[Source text]

Two case studies on two synthetic reservoirs, an oil and a wet gat reservoir, have been undertaken in this research to investigate the effects of systematic and random flow measurement errors on history matching.

Oil reservoir

For the oil reservoir case, a reference reservoir model with the characteristics shown in Table 1 was employed in the Schlumberger ECLIPSE simulator to produce reference production data (oil, gas, and water production rates) over 10 years.
Table 1

Characteristics of the reference oil reservoir

Initial reservoir pressure

304.20 Bar

Porosity

0.18

Horizontal permeability

60 mD

Vertical permeability

10 mD

Saturation pressure of reservoir hydrocarbon

386.11 Bar

Density of oil at the surface conditions

721 kg/m3

Density of water at the surface conditions

1009 kg/m3

Density of gas at the surface conditions

1.12 kg/m3

These characteristics were employed to build the reservoir model

The data were then imported into the Matlab® software and a Matlab® code generated 15 data sets with different ranges of systematic and random error, as shown in Fig. 3b. Ten per cent was chosen as the highest error since most of the publications in the literature report flow measurement errors for oil wells which are within this range. These data sets were later used as observed production data in history matching. Random errors have been produced using randomly generated numbers within the specified ranges (i.e. 0%, 5%, and 10%) in both the positive and negative directions. For instance, when the error specification was 5%, random errors could take any value between − 5% and + 5%. However, systematic errors were set to fixed percentages (i.e. 0%, 1%, 2%, 5%, and 10%) and their values were proportional to the reference values. After creating the data sets, the Matlab® code generated RSM files (a format which can be imported into Eclipse for further simulations and history matching) including the observed data. The code can also perform a statistical analysis and report the results in terms of the mean (Eq. 1) and standard deviation (Eq. 2) of the data sets in an Excel file. The statistical information about the data sets used in this work is shown in Table 2.

[/Source text]
[Dataset extract]

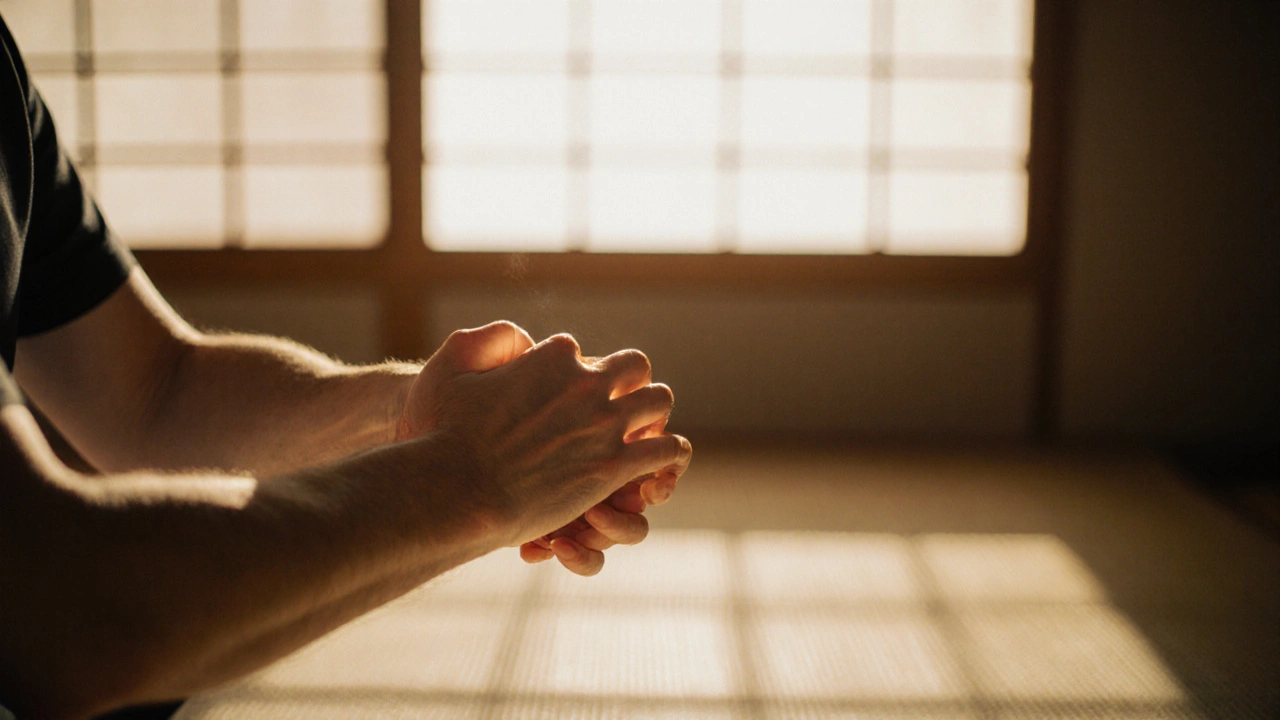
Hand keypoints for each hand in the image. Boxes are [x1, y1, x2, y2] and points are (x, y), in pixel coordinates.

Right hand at [397, 322, 690, 572]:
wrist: (459, 489)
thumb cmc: (446, 433)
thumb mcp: (451, 369)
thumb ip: (485, 341)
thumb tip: (521, 337)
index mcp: (553, 358)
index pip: (578, 350)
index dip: (570, 370)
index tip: (560, 392)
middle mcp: (587, 383)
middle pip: (635, 364)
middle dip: (627, 382)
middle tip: (614, 405)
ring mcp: (606, 424)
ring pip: (659, 400)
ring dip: (649, 413)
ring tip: (637, 431)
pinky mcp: (615, 466)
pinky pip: (666, 448)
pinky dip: (664, 453)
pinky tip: (650, 464)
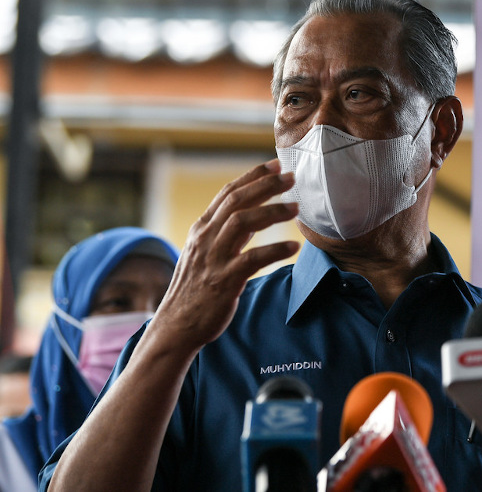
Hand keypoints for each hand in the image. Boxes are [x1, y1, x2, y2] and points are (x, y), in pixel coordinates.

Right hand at [151, 159, 300, 352]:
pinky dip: (274, 250)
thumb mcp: (206, 253)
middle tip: (290, 177)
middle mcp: (206, 238)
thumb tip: (253, 214)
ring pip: (243, 223)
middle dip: (265, 185)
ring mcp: (213, 259)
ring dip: (272, 212)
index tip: (276, 165)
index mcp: (202, 229)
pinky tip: (293, 247)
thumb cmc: (195, 289)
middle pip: (237, 201)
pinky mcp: (223, 281)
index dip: (253, 176)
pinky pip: (252, 259)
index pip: (228, 193)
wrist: (175, 326)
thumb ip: (227, 233)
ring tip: (296, 208)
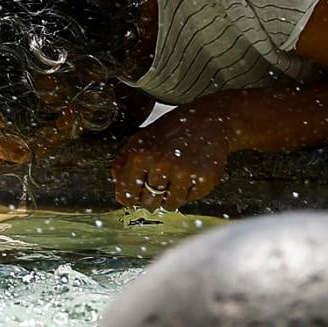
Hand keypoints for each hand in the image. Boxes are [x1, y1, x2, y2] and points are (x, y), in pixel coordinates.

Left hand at [112, 111, 236, 209]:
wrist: (209, 121)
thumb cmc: (174, 129)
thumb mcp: (142, 138)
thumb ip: (124, 161)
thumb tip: (117, 184)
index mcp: (141, 155)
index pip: (126, 195)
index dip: (131, 196)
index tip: (136, 194)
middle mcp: (162, 165)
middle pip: (148, 203)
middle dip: (151, 197)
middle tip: (159, 183)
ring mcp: (184, 174)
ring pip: (169, 205)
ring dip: (170, 196)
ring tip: (175, 178)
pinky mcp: (203, 180)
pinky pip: (189, 200)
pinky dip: (188, 191)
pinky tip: (190, 174)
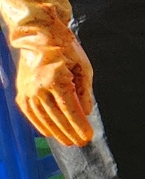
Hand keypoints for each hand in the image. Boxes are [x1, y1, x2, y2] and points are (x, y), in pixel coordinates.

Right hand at [10, 14, 92, 146]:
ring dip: (56, 132)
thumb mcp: (83, 67)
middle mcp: (38, 86)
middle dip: (70, 132)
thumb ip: (85, 91)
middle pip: (56, 116)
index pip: (70, 109)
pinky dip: (40, 124)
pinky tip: (49, 133)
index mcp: (56, 79)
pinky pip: (31, 113)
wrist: (39, 35)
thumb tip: (86, 113)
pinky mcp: (21, 91)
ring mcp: (27, 90)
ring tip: (68, 142)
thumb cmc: (66, 49)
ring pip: (43, 117)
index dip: (79, 125)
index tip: (88, 136)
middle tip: (81, 142)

[/Dataset extract]

Retype the entire history-matching text above word for word, including the table.

Two case studies on two synthetic reservoirs, an oil and a wet gat reservoir, have been undertaken in this research to investigate the effects of systematic and random flow measurement errors on history matching.

Oil reservoir

For the oil reservoir case, a reference reservoir model with the characteristics shown in Table 1 was employed in the Schlumberger ECLIPSE simulator to produce reference production data (oil, gas, and water production rates) over 10 years.
Table 1

Characteristics of the reference oil reservoir

Initial reservoir pressure

304.20 Bar

Porosity

0.18

Horizontal permeability

60 mD

Vertical permeability

10 mD

Saturation pressure of reservoir hydrocarbon

386.11 Bar

Density of oil at the surface conditions

721 kg/m3

Density of water at the surface conditions

1009 kg/m3

Density of gas at the surface conditions

1.12 kg/m3

These characteristics were employed to build the reservoir model

The data were then imported into the Matlab® software and a Matlab® code generated 15 data sets with different ranges of systematic and random error, as shown in Fig. 3b. Ten per cent was chosen as the highest error since most of the publications in the literature report flow measurement errors for oil wells which are within this range. These data sets were later used as observed production data in history matching. Random errors have been produced using randomly generated numbers within the specified ranges (i.e. 0%, 5%, and 10%) in both the positive and negative directions. For instance, when the error specification was 5%, random errors could take any value between − 5% and + 5%. However, systematic errors were set to fixed percentages (i.e. 0%, 1%, 2%, 5%, and 10%) and their values were proportional to the reference values. After creating the data sets, the Matlab® code generated RSM files (a format which can be imported into Eclipse for further simulations and history matching) including the observed data. The code can also perform a statistical analysis and report the results in terms of the mean (Eq. 1) and standard deviation (Eq. 2) of the data sets in an Excel file. The statistical information about the data sets used in this work is shown in Table 2.